------ DATA TO USE

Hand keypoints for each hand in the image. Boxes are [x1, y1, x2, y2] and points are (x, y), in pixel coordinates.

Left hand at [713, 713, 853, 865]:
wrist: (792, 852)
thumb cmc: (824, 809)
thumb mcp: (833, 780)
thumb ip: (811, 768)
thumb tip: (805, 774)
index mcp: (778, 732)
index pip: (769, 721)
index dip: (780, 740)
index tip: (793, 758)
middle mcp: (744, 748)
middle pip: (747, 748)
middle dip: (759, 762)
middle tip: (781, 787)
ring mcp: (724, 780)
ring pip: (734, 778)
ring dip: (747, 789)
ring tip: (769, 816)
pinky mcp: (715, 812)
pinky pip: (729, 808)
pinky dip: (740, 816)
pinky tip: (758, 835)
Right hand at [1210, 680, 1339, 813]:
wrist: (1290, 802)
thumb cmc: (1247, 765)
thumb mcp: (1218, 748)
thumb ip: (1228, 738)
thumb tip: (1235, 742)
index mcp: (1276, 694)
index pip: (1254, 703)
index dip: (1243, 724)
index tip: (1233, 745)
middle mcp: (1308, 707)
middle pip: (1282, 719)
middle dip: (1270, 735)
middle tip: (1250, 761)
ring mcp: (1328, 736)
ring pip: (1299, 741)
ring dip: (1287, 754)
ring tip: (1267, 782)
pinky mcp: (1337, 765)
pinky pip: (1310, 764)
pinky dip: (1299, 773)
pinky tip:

------------

Quote verbatim the line containing "middle dip: (1270, 735)" and every line after it through the end of the records above.

middle dip: (1270, 735)
middle tip: (1250, 761)
ring mcp: (1328, 736)
ring pip: (1299, 741)
ring dip: (1287, 754)
ring tip: (1267, 782)
pinky mcp: (1337, 765)
pinky pip: (1310, 764)
pinky dip: (1299, 773)
pinky tip:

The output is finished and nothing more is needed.